======== ENTRIES SUPPLIED ========

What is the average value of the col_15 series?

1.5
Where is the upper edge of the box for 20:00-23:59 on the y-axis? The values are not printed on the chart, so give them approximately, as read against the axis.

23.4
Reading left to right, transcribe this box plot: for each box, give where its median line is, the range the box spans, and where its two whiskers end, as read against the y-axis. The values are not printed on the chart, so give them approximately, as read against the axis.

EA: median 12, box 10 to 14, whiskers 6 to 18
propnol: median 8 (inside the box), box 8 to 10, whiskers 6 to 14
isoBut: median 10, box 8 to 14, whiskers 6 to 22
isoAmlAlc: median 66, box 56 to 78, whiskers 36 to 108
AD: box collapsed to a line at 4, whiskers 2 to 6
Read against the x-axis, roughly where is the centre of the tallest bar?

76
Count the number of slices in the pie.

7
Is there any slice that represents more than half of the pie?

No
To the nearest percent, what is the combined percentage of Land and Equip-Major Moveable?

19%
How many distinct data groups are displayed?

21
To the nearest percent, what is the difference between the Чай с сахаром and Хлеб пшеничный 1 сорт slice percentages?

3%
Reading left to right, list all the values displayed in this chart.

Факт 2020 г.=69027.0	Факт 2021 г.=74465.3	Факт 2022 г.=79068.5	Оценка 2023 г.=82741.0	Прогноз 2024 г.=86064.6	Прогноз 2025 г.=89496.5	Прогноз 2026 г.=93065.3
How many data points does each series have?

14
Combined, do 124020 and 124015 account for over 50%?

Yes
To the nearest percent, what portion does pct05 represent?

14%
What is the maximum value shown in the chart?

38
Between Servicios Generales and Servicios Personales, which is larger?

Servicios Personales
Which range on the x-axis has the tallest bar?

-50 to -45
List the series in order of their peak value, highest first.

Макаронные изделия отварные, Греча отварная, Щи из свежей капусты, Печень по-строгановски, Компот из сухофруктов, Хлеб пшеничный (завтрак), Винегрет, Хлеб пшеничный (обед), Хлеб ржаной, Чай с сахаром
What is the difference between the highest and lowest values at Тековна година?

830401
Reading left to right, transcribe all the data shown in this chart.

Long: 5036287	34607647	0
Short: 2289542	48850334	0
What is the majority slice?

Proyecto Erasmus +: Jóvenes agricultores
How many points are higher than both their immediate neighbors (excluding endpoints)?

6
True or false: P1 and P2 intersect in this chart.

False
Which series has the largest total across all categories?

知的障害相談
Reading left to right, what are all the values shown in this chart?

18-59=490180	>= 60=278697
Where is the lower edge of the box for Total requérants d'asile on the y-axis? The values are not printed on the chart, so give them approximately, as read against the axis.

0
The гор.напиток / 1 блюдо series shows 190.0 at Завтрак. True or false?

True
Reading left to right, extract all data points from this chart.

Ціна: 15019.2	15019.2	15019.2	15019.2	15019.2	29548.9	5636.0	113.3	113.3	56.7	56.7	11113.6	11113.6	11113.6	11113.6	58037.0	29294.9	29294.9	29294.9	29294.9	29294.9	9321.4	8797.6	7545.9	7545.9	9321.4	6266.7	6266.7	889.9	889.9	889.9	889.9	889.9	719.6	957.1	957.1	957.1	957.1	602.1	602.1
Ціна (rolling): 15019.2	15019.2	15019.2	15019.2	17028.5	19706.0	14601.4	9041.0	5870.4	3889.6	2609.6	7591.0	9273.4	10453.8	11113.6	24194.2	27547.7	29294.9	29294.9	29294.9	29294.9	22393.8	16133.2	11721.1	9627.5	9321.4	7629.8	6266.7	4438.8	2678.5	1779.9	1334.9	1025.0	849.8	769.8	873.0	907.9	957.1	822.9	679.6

========

◆ **WORK ORDER**:
Starting at the first of the lines above and ending at the line that contains "List the series", put those lines into a numbered list, leaving out blank lines.

◆ **YOUR RESPONSE**:
1. What is the average value of the col_15 series?
2. 1.5
3. Where is the upper edge of the box for 20:00-23:59 on the y-axis? The values are not printed on the chart, so give them approximately, as read against the axis.
4. 23.4
5. Reading left to right, transcribe this box plot: for each box, give where its median line is, the range the box spans, and where its two whiskers end, as read against the y-axis. The values are not printed on the chart, so give them approximately, as read against the axis.
6. EA: median 12, box 10 to 14, whiskers 6 to 18
7. propnol: median 8 (inside the box), box 8 to 10, whiskers 6 to 14
8. isoBut: median 10, box 8 to 14, whiskers 6 to 22
9. isoAmlAlc: median 66, box 56 to 78, whiskers 36 to 108
10. AD: box collapsed to a line at 4, whiskers 2 to 6
11. Read against the x-axis, roughly where is the centre of the tallest bar?
12. 76
13. Count the number of slices in the pie.
14. 7
15. Is there any slice that represents more than half of the pie?
16. No
17. To the nearest percent, what is the combined percentage of Land and Equip-Major Moveable?
18. 19%
19. How many distinct data groups are displayed?
20. 21
21. To the nearest percent, what is the difference between the Чай с сахаром and Хлеб пшеничный 1 сорт slice percentages?
22. 3%
23. Reading left to right, list all the values displayed in this chart.
24. Факт 2020 г.=69027.0	Факт 2021 г.=74465.3	Факт 2022 г.=79068.5	Оценка 2023 г.=82741.0	Прогноз 2024 г.=86064.6	Прогноз 2025 г.=89496.5	Прогноз 2026 г.=93065.3
25. How many data points does each series have?
26. 14
27. Combined, do 124020 and 124015 account for over 50%?
28. Yes
29. To the nearest percent, what portion does pct05 represent?
30. 14%
31. What is the maximum value shown in the chart?
32. 38
33. Between Servicios Generales and Servicios Personales, which is larger?
34. Servicios Personales
35. Which range on the x-axis has the tallest bar?
36. -50 to -45
37. List the series in order of their peak value, highest first.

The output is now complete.